The citric acid or tricarboxylic acid cycle is a central element of higher-plant carbon metabolism which provides, among other things, electrons for oxidative phosphorylation in the inner mitochondrial membrane, intermediates for amino-acid biosynthesis, and oxaloacetate for gluconeogenesis from succinate derived from fatty acids via the glyoxylate cycle in glyoxysomes. The tricarboxylic acid cycle is a typical mitochondrial pathway and is widespread among alpha-proteobacteria, the group of eubacteria as defined under rRNA systematics from which mitochondria arose. Most of the enzymes of the tricarboxylic acid cycle are encoded in the nucleus in higher eukaryotes, and several have been previously shown to branch with their homologues from alpha-proteobacteria, indicating that the eukaryotic nuclear genes were acquired from the mitochondrial genome during the course of evolution.
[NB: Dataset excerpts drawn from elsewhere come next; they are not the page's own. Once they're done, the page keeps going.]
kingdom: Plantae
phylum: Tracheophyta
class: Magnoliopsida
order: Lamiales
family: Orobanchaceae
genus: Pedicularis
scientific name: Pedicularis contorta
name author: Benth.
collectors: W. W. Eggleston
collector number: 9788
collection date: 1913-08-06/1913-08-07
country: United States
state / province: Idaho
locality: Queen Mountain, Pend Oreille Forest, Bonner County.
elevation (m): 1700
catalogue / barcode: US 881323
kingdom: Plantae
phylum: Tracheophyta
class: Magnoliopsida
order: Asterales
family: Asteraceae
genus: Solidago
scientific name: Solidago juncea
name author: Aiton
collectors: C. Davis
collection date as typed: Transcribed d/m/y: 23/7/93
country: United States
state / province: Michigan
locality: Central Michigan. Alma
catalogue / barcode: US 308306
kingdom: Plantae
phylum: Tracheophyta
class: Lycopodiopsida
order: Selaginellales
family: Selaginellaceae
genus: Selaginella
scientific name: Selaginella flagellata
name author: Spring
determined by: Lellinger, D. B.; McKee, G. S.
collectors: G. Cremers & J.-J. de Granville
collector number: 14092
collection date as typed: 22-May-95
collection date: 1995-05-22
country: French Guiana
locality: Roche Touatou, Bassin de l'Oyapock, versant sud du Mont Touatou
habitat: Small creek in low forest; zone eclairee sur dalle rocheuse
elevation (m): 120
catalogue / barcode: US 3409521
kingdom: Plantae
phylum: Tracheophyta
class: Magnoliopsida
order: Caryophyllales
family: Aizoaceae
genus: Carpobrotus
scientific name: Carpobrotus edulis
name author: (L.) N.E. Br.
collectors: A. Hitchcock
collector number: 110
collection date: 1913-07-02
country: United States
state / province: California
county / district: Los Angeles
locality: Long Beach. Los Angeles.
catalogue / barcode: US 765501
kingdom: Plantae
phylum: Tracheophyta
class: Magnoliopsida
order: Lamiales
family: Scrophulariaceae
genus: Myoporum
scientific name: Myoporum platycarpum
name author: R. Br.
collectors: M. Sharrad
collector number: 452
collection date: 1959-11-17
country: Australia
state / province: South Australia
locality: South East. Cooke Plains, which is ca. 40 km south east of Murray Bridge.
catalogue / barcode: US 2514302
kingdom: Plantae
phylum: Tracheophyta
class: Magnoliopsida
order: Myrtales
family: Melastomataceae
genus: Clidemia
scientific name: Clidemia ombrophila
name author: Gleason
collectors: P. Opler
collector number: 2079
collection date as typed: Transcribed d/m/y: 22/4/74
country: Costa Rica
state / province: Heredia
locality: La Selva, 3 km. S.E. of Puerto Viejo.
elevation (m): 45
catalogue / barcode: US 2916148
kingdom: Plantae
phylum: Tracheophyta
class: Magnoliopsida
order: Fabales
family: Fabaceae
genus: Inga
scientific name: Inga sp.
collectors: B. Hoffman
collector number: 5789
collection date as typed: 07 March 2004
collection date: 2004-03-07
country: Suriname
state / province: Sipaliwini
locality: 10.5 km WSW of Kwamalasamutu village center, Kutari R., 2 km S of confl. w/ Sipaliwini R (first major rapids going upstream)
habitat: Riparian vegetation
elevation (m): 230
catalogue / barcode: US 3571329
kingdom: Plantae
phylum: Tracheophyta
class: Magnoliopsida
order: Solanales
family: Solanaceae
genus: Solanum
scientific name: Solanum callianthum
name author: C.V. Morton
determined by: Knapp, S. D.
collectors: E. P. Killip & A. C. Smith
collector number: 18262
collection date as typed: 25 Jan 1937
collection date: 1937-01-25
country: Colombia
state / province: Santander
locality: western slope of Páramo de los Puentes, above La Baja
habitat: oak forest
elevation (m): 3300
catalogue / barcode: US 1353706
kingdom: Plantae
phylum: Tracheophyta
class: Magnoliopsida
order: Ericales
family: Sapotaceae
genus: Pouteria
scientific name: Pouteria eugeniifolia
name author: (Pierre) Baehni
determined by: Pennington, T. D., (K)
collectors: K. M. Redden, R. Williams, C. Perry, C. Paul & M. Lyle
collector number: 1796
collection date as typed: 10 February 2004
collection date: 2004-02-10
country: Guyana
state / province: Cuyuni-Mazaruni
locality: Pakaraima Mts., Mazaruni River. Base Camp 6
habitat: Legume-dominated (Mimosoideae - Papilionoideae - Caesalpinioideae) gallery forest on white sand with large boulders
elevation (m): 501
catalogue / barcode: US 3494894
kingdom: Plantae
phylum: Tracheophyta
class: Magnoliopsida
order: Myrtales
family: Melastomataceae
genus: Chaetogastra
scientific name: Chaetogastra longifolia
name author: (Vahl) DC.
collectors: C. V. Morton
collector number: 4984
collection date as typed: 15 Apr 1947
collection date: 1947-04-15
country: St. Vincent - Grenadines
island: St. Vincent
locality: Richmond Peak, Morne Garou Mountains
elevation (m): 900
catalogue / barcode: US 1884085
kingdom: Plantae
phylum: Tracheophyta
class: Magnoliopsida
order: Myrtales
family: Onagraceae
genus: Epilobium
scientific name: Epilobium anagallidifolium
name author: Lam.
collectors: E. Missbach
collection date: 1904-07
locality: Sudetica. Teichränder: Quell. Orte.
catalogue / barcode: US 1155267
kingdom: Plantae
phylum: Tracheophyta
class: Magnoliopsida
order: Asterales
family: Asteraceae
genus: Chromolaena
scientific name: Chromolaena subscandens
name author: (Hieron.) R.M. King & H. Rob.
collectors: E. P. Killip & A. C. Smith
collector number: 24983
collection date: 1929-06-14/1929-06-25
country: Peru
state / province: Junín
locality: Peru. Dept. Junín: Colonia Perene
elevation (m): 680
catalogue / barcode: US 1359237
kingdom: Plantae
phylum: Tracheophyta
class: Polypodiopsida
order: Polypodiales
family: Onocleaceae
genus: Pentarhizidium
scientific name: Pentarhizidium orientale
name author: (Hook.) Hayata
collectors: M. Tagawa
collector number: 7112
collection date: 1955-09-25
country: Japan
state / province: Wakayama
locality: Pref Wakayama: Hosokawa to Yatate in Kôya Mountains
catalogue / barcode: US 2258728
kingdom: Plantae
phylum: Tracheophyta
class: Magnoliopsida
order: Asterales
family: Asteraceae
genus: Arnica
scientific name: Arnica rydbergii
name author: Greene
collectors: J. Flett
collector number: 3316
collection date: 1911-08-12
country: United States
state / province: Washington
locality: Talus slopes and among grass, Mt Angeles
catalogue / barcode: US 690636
Here, we investigate the individual evolutionary histories of all of the enzymes of the tricarboxylic acid cycle and the glyoxylate cycle using protein maximum likelihood phylogenies, focusing on the evolutionary origin of the nuclear-encoded proteins in higher plants. The results indicate that about half of the proteins involved in this eukaryotic pathway are most similar to their alpha-proteobacterial homologues, whereas the remainder are most similar to eubacterial, but not specifically alpha-proteobacterial, homologues. A consideration of (a) the process of lateral gene transfer among free-living prokaryotes and (b) the mechanistics of endosymbiotic (symbiont-to-host) gene transfer reveals that it is unrealistic to expect all nuclear genes that were acquired from the alpha-proteobacterial ancestor of mitochondria to branch specifically with their homologues encoded in the genomes of contemporary alpha-proteobacteria. Rather, even if molecular phylogenetics were to work perfectly (which it does not), then some nuclear-encoded proteins that were acquired from the alpha-proteobacterial ancestor of mitochondria should, in phylogenetic trees, branch with homologues that are no longer found in most alpha-proteobacterial genomes, and some should reside on long branches that reveal affinity to eubacterial rather than archaebacterial homologues, but no particular affinity for any specific eubacterial donor.